**Extrait fourni:**
Il n’empêche, vous récupérez, Monsieur le Président, un dossier complexe que vous gérez au mieux, et notre responsabilité aujourd’hui est bien de l’assumer, en mettant tout en œuvre pour que cette réalisation assure au moins à notre territoire les retombées qu’il mérite, en termes de notoriété culturelle et de développement économique. J’ajouterai quand même que le chiffre de 4,2 millions d’euros, montant de la subvention accordée à l’association de préfiguration pour 2009 mériterait, au nom de la transparence, d’être détaillé et explicité bien au-delà de ce que nous pouvons lire dans ce rapport.

Le Transport Collectif en Site Propre (TCSP)

Toute autre est l’approche que nous devons faire du projet de TCSP.

Si lors de la campagne électorale à Metz, chacun a fait sien l’argument de transports collectifs de qualité tout à fait insuffisante, il serait exagéré de considérer que nous sommes aujourd’hui unanimes pour réaliser le projet porté par Dominique Gros. D’une part parce qu’il s‘agit d’un engagement électoral de la nouvelle Municipalité messine et nous n’avons pas à le reprendre en tant que tel, mais surtout parce que depuis l’euphorie des engagements pris devant les électeurs, la situation a évolué aussi brutalement que rapidement et il est de notre responsabilité d’en tenir compte !

Ce sont ces mêmes électeurs qui aujourd’hui, au quotidien, doivent assurer leurs charges familiales, avec les difficultés que l’on sait.

Si le 1er Vice-Président délégué aux transports insiste tant pour que le projet de TCSP soit lancé sans délai, c’est aussi pour que le Maire de Metz puisse le faire figurer à son bilan de mandat le moment venu… en faisant l’impasse sur le fait qu’il devra lui-même assumer également la responsabilité de l’instauration d’une nouvelle charge fiscale pour les ménages !

L’argument selon lequel nous sommes liés par l’augmentation votée en 2006 du versement transport est erroné : nous avons effectivement l’obligation d’engager les travaux du TCSP avant 2011, mais il n’y a aujourd’hui aucune nécessité de lancer la procédure dès 2009, et encore moins d’envisager le financement d’un busway, dont l’investissement est de l’ordre de 160 M€, faut-il le rappeler, soit une rallonge de 100 M€ par rapport au coût du TCSP évalué à 60 M€.

**Consignes:**
A) D'après l'extrait fourni, à combien s'élève l'investissement d'un busway ?
B) Reprenez l'extrait fourni là où il s'arrête et écrivez-en la suite.

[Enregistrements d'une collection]
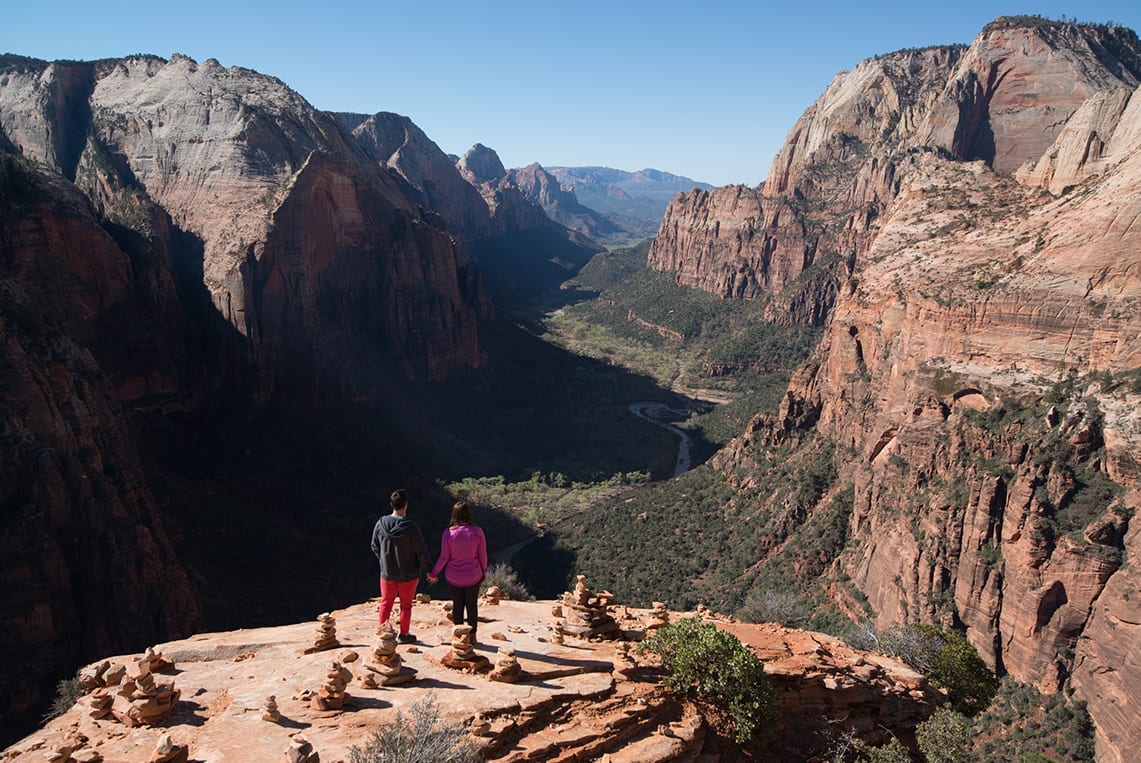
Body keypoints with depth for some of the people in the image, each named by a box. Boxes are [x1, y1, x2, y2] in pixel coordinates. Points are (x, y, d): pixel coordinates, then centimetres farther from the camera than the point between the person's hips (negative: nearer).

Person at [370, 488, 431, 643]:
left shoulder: (381, 524, -13)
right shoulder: (411, 527, -25)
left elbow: (375, 547, 3)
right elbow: (422, 552, -17)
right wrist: (423, 566, 4)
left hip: (387, 573, 3)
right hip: (408, 575, -3)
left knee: (386, 604, 20)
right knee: (406, 605, 16)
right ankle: (403, 635, 26)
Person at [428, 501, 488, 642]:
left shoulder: (448, 533, -13)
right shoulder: (477, 532, -13)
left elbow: (444, 557, -8)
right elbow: (482, 555, -5)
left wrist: (434, 573, 7)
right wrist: (483, 571, 13)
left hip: (454, 577, 0)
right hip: (473, 576, 0)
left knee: (457, 605, 14)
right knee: (472, 605, 13)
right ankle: (472, 635, 20)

**Réponses:**
A) Il est de l'ordre de 160 M€.

B)
Ainsi, je considère avec force que nous n’avons pas le droit d’aligner des colonnes de chiffres, dont ceux-ci nous réserveront sans doute d’autres mauvaises surprises…, et, tirant un trait en bas de page, de proposer une addition totale de 400 millions d’euros d’investissements, sur la période 2009 / 2014. Et ce, après avoir, dans ce rapport de Débat d’Orientation Budgétaire, dressé en introduction un tableau pour le moins sombre de la situation économique…

Enfin, et au regard précisément de cette situation économique, il me semble contradictoire, de vouloir à la fois faire preuve de volontarisme en terme de promotion économique et de recherche d’investisseurs à travers la création de l’Agence de développement Metz Métropole, et par ailleurs de mettre en place une augmentation de la fiscalité des entreprises, dont l’impact est forcément négatif, dans un environnement fortement concurrentiel, où l’argument de la pression fiscale est au moins aussi important pour l’investisseur que celui de la création d’un Busway entre Woippy et Mercy. On pourrait d’ailleurs s’interroger sur l’intérêt que trouveront les petites communes de notre agglomération de la sorte à l’essor de la ville centre, petites communes dont on exige vraiment beaucoup au nom de la solidarité communautaire.

Je ne me serais pas forcément opposée à l’augmentation de la pression fiscale dans un autre contexte, mais au regard de la situation économique et des incertitudes qu’elle induit pour nos entreprises comme pour les familles, au regard également de cette posture maximaliste qui consiste à vouloir mener de front et en même temps tous ces projets dont nous n’avons manifestement pas les moyens, sans même évoquer l’hypothèse ou l’alternative d’un décalage dans le temps de certains d’entre eux – autrement dit, alors que malgré l’avis de tempête, nous refusons de réduire la voilure -, je ne puis adhérer au projet de Débat d’Orientation Budgétaire que vous nous présentez.